Even More Textiles in Philadelphia

Alright, it has been more than a month since I went to Philadelphia, but, as David Letterman used to say, I remember it like it was on videotape!

In the short amount of time I had had to plan my sight-seeing, I had looked up the map of the Philadelphia Museum of Art, and I noticed one teeny tiny room of textiles tucked into a second-floor corner.  So after leaving the Perelman Building and crossing the street to the main building, I wandered in that direction.

Before I talk about the textile exhibit, let me just say that I was very impressed with the PMA.  To me, a real museum is one where you could never see it all in one day.  In some other cities, I have been a little disappointed — sometimes you pay your $20, and get in to see there are only about 6 small galleries, or sometimes the whole museum is given over to a display of butter molds or something, and while I enjoy the viewing, it just seems like there wasn’t that much to see.  I end up realizing how spoiled I am by the high quality of our lovely Museum of Fine Art Houston.  So I had steeled myself in case the PMA was just an ordinary museum.

But it was amazing!  One huge room has a medieval church fountain in the middle with columns all around, one room has some Japanese tea houses.  And I saw so many old friends!  Picasso’s Three Musicians, Van Gogh’s Sunflowers, Duchamp’s Nude Descending a Staircase.  One I was especially happy to see was Degas’ Little Dancer, Aged Fourteen (which I have written about here).  And throughout the building, the captions on the art works helped you connect what you were seeing to your background knowledge and to other objects in the museum.

I didn’t know how much time I would have in the museum.  I had accompanied my husband on a business trip, and we had thought his business would just take up his morning, and then we would sight-see together in the afternoon.  So, I flitted through the museum quickly to make sure I could see the current textile exhibit.

When I got to the gallery, I had to laugh.  It was in a very tiny corner, and the lights were off.  It was like, “Oh, nobody’s going to set foot in here, we should save on the electric bill.”

When I went in and the lights flickered on, I realized they were on sensors to protect the textiles from too much light, but it still tickled me.

The exhibit was called Without a Stitch , featuring embroidery samplers from the 1700s and 1800s, that included Adam and Eve.  So that was a cute concept, stitchery about a pair famous for not wearing a stitch.  Now, in spite of my love of textiles, I have been pretty blasé about samplers.  You’ve seen one, you’ve seen them all, has been my attitude.

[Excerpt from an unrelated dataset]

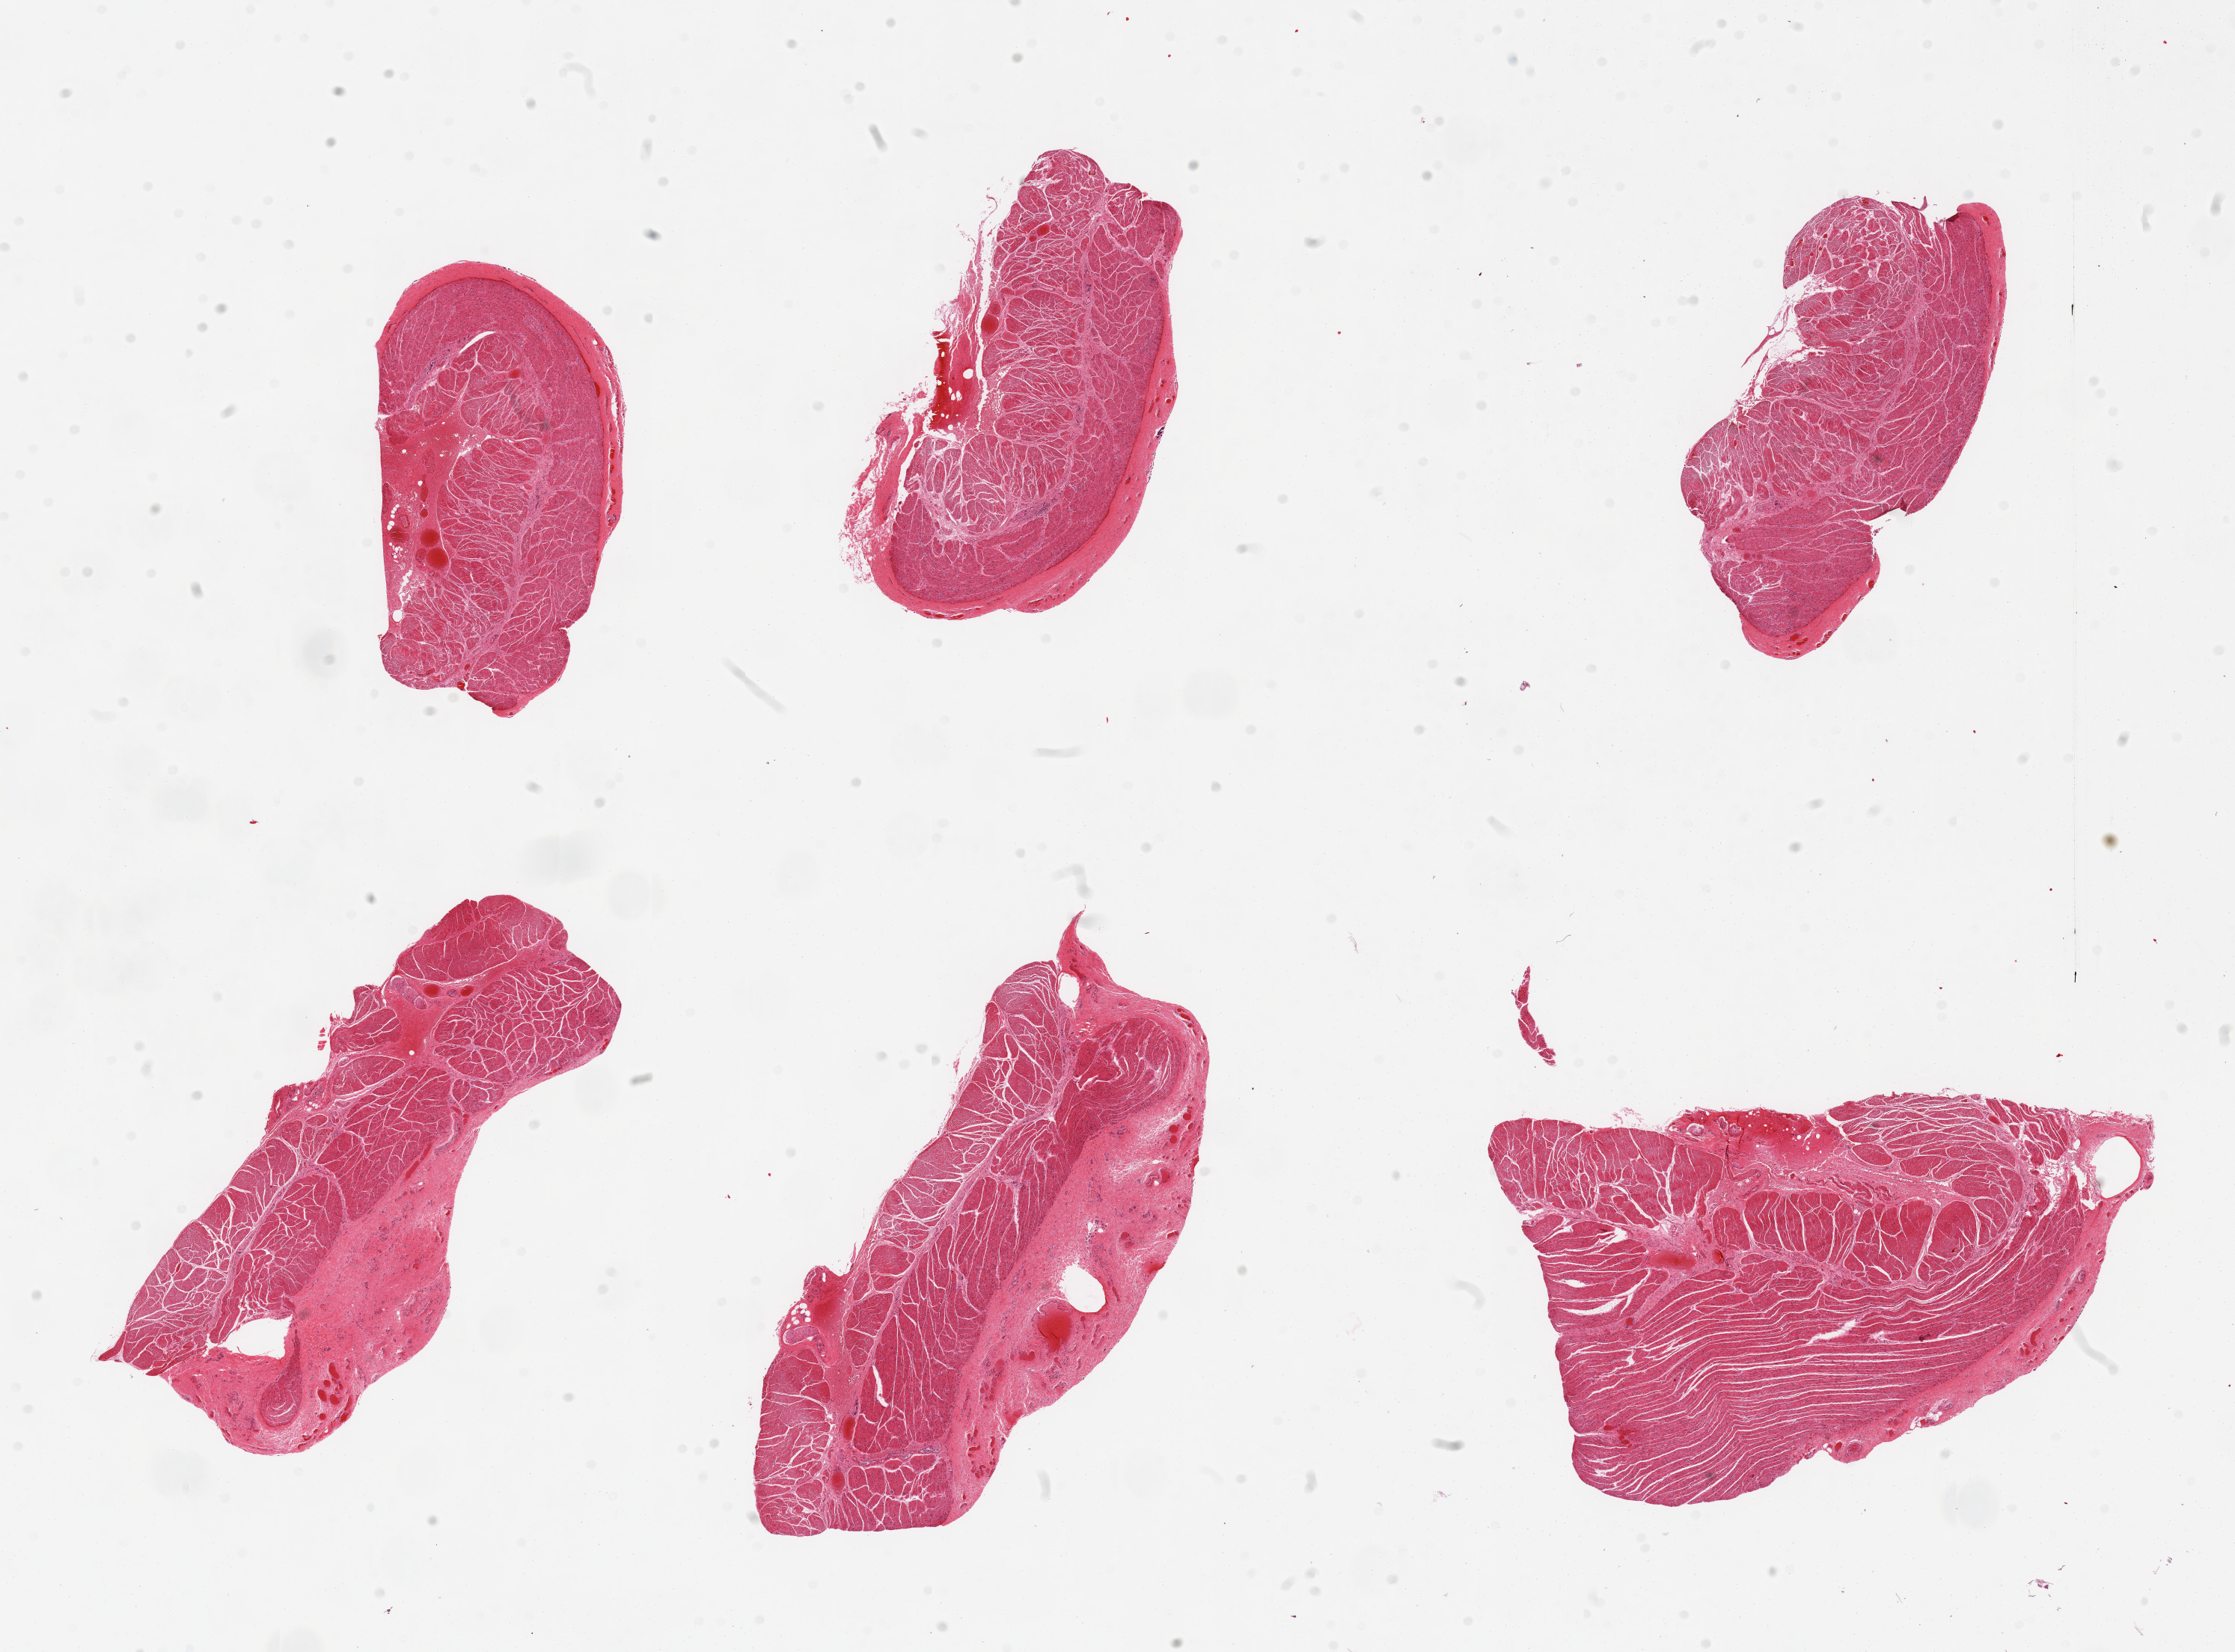
Hematoxylin and eosin (H&E) whole-slide image, shown as a low-resolution overview of the whole scanned area (about 23.6 x 17.5 mm); PAXgene-fixed paraffin-embedded (PFPE) section; target tissue: esophageal muscle; donor tissue sample. Donor sex: male.
* review note (as recorded): 6 pieces, well trimmed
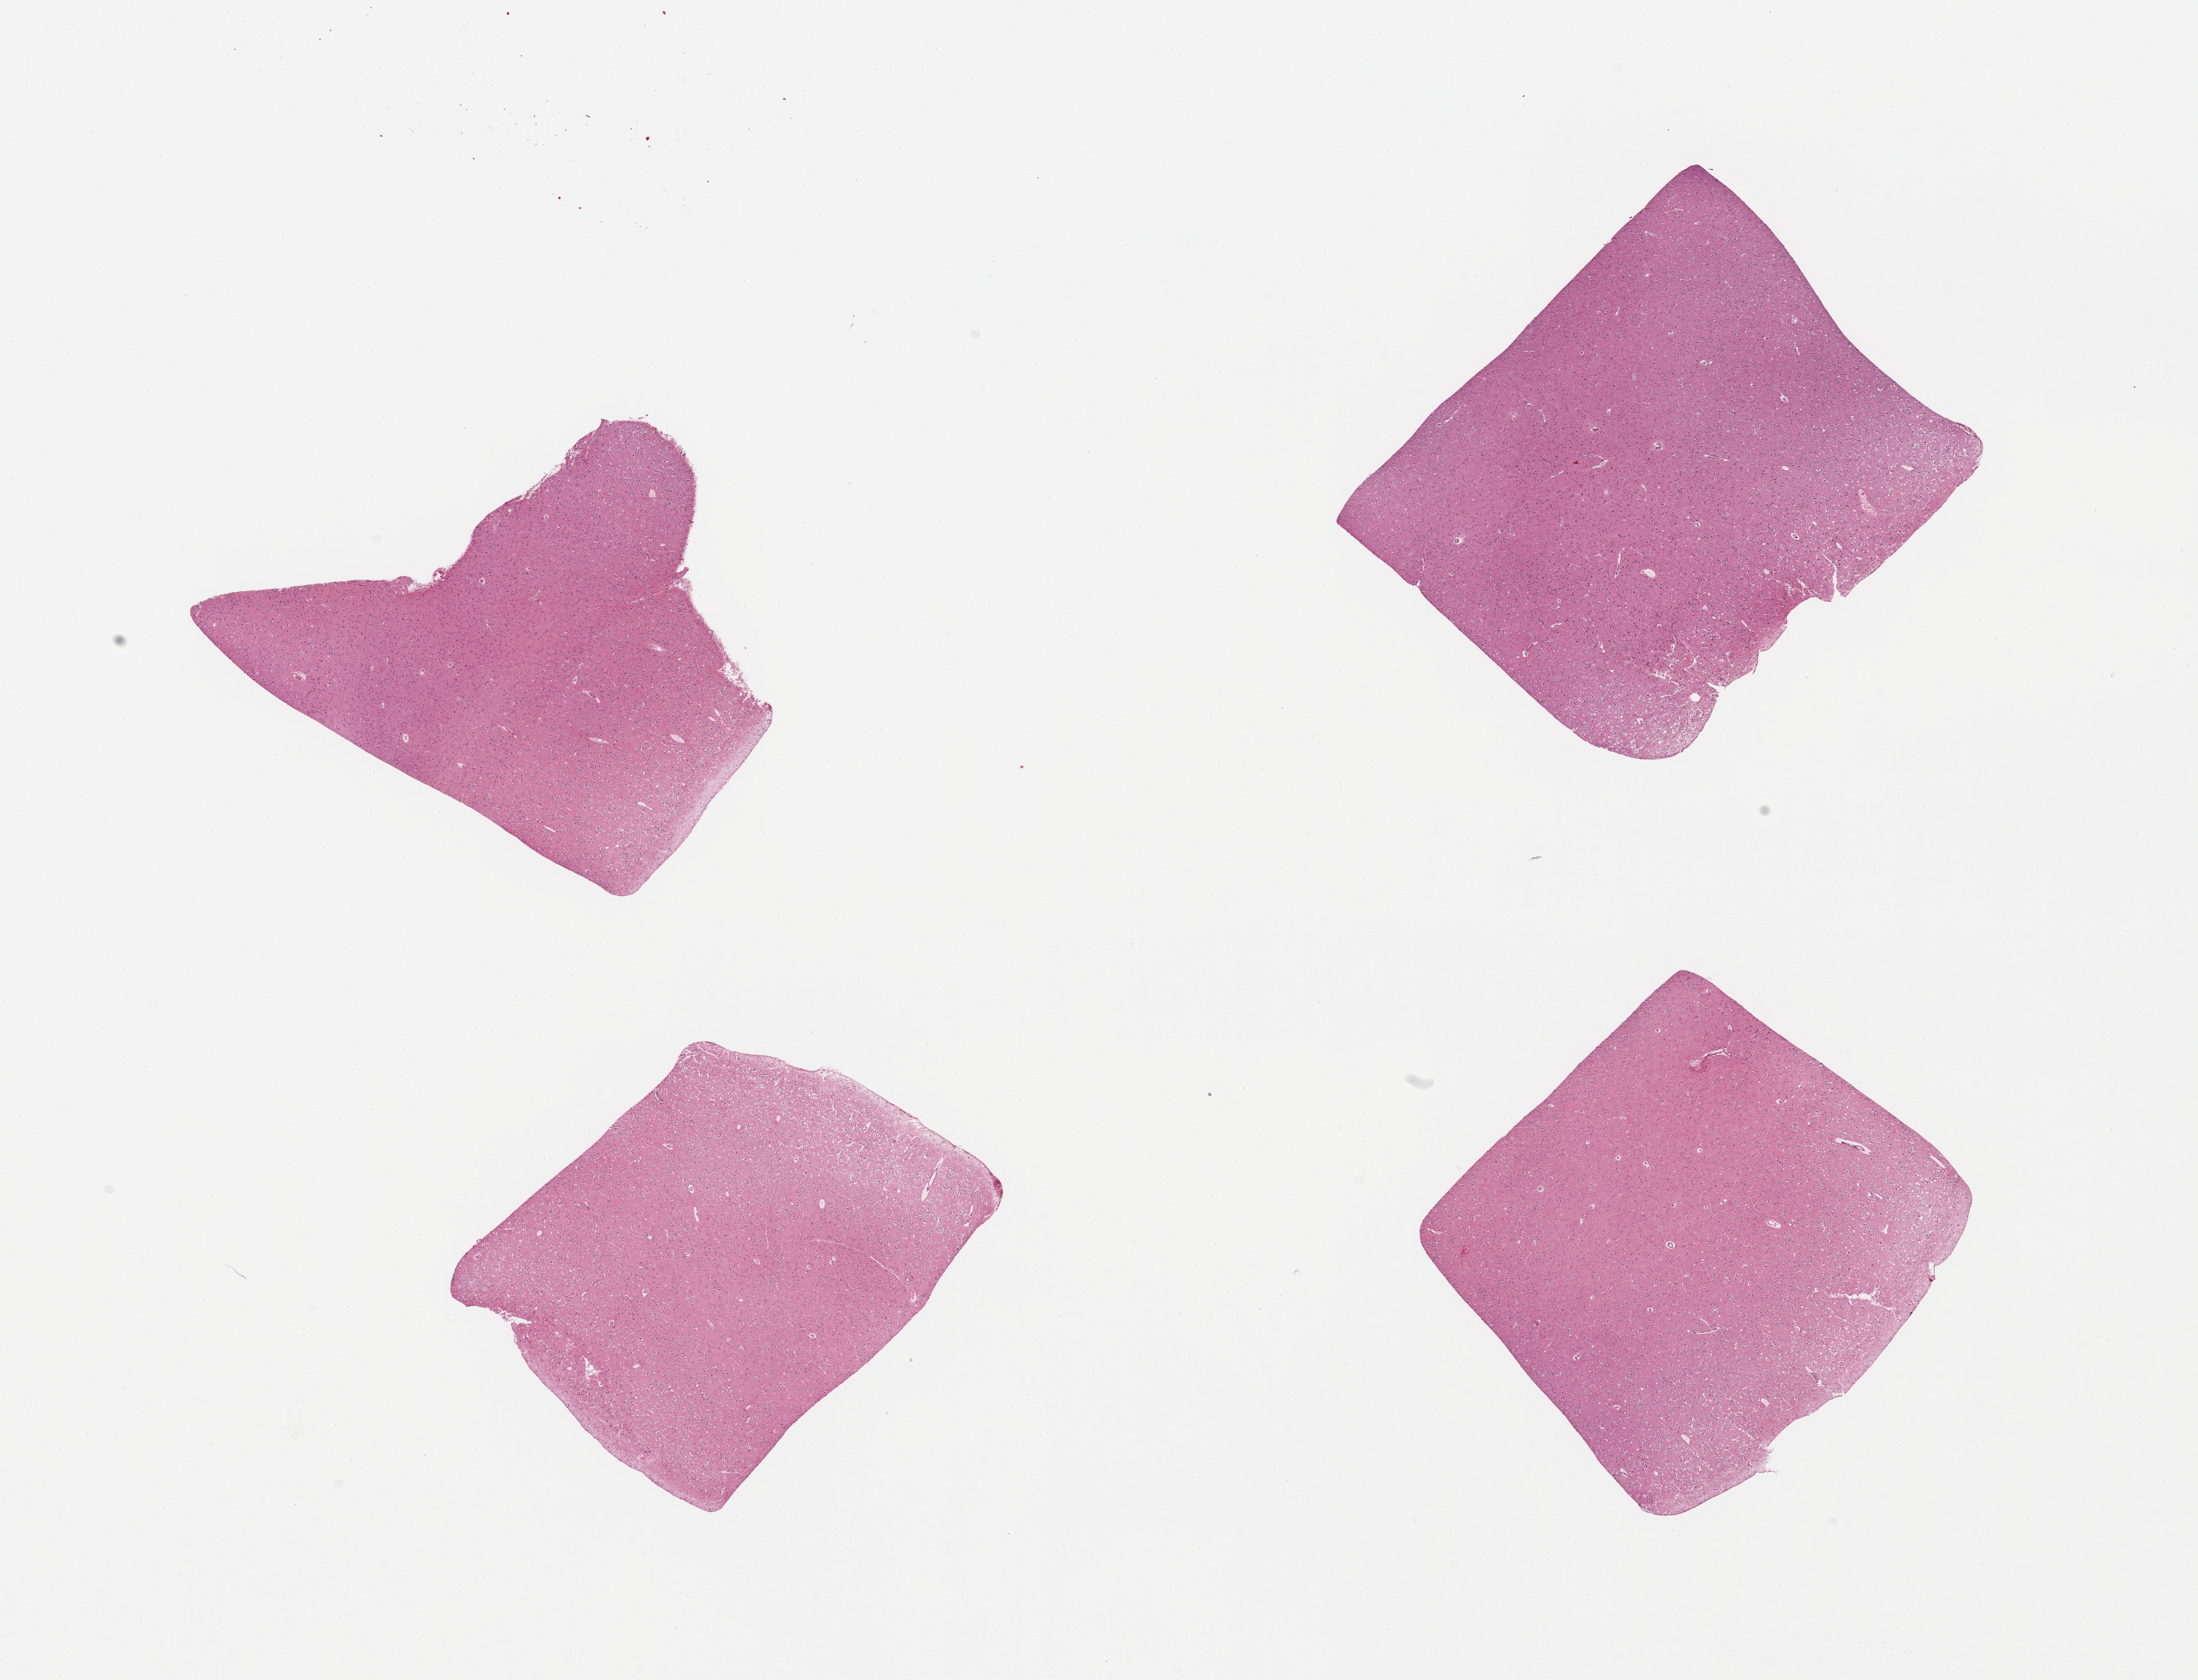
Hematoxylin and eosin (H&E) whole-slide image — shown as a low-resolution overview of the whole scanned area (about 22.6 x 17.3 mm, from a 20x scan), PAXgene-fixed paraffin-embedded (PFPE) section, section of cerebral cortex (target tissue), donor tissue sample. Donor: female.
Pathologist's review note for this sample: 4 pieces, no abnormalities.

And as usual, once I took a good look, and read what the curators had to say about the pieces, I learned a whole new appreciation.  I was amazed at how much variety there was, even within this one theme.

You can see most of the pieces for yourself, if you click the link above, then scroll down to the exhibit title and view slideshow.  What you can’t see is the clever captions that were in the actual exhibit.  The online ones are more subdued.  In the exhibit, for number 5, Sarah Cogger’s sampler, the curator wrote that “Adam and Eve are standing defiantly with their hands on their hips.” For number 16, she wrote, “The grazing rabbits seem oblivious to the snakes with giant red fangs threatening them from behind.”  I loved those little statements — it was like the curator was saying, “Well, probably no one is going to come in here anyway, I can say what I want.”  And yet they made me look much more closely at those samplers and appreciate the details.

I had some questions.  On some of the samplers, the background fabric seemed to be missing rows of weft.  I wasn’t sure if it was damage, or if it had originally been woven with irregular spacing to make embroidery easier.   On other samplers, there were areas of very long stitches in just one direction, sometimes a half inch or more.  They seemed much longer than usual satin stitches.  Not knowing much about embroidery, I wondered if those were unfinished areas, that would have had threads needle-woven across them; or damaged areas that had lost some threads; or if that was just how satin stitch was done back a few centuries ago.  Well, I thought, I will buy the catalog and read more detail about this!

Only when I got to the bookstore, I couldn’t find any books about this exhibit or stitchery at all.  I even asked the store clerk, and she said, “We didn’t do a catalog of that exhibit, because the audience is so small.”

Sigh.

And how will the audience expand, if there are no resources for them to rely on, once the exhibit gets them interested?

I know the museum has to consider their bottom line, but I can’t help thinking it’s a self=fulfilling cycle.

Other textiles I saw throughout the building were wonderful Oriental carpets, velvet bed curtains from the Renaissance, a French carpet woven for the Louvre on a specially-created loom, and a set of tapestries that Rubens designed.  But again, since no catalogs were available for these textiles, I really can’t say anything about them, other than they sparked my interest in new areas to research.

I had a wonderful day wandering through the museum, soaking up art in its many forms, and I hope I get the chance to go back some day.